The shutdown of the Colonial Pipeline has pushed gasoline prices to $2.99 per gallon and could breach $3 for the first time since late 2014, according to AAA.
Before the cyberattack on the pipeline, the average national gas price had already jumped in recent weeks, as some level of increase is normal this time of year ahead of Memorial Day, the unofficial start of the summer driving season.
But gasoline demand is rising along the East Coast as drivers fill up their tanks in anticipation of a supply shortage due to the closure of the Colonial Pipeline, a 5,500-mile artery from Houston to the doorstep of New York City that is responsible for nearly half of the East Coast’s fuel supply, including gasoline, jet fuel, and diesel.

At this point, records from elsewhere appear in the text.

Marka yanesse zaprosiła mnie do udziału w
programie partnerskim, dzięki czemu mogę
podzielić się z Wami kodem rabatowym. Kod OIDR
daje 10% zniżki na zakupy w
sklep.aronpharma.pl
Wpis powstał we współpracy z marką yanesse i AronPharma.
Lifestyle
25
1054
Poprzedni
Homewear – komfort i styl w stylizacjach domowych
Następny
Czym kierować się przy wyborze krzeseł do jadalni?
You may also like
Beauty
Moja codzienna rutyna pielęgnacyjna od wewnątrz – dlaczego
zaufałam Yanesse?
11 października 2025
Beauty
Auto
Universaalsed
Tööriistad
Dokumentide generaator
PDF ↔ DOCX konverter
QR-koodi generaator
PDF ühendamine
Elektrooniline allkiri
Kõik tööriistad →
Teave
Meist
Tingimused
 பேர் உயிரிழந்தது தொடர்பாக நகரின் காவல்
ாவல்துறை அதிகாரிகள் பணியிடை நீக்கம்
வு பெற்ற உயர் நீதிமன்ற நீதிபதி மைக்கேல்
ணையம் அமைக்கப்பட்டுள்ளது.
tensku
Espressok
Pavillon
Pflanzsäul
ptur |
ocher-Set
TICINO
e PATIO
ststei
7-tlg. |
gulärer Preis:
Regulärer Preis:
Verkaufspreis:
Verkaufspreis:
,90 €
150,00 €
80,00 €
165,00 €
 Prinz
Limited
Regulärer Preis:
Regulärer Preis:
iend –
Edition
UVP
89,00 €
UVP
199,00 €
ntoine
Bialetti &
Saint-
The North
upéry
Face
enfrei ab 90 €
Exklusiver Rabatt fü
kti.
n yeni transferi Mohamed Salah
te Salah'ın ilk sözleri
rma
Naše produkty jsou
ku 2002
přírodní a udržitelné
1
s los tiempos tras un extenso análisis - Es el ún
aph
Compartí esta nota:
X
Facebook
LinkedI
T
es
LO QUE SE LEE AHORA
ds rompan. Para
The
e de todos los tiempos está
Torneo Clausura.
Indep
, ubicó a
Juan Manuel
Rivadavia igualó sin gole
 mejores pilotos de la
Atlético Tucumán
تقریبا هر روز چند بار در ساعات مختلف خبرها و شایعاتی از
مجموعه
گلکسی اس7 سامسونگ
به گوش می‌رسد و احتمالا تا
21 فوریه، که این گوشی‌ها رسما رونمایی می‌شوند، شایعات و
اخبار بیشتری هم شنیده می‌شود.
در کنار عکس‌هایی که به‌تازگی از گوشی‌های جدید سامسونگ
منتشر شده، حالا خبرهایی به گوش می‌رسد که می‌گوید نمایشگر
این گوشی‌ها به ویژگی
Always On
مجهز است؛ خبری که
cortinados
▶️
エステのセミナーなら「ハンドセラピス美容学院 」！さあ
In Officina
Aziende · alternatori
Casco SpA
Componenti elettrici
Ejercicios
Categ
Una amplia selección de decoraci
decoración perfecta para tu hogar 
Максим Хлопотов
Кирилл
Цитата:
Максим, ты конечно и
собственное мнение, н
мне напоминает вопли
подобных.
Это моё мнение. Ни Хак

Patrick De Haan, an analyst with GasBuddy, said gasoline demand yesterday rose 40.1% between just five states, all of which are served by the Colonial Pipeline: Georgia, Florida, South Carolina, North Carolina, and Virginia.
Tom Kloza, the global head of energy analysis at Oil Price Information Service, attributed the price increase to panic among drivers.
Specific gas stations ranging from Virginia to Florida to Alabama have run out of gas.
"Markets are calming down; consumers need to do likewise," Kloza said in a Twitterpost.
The Colonial Pipeline hopes to be able to restore service before the weekend after the most significant, successful cyberattack ever on energy infrastructure in the United States.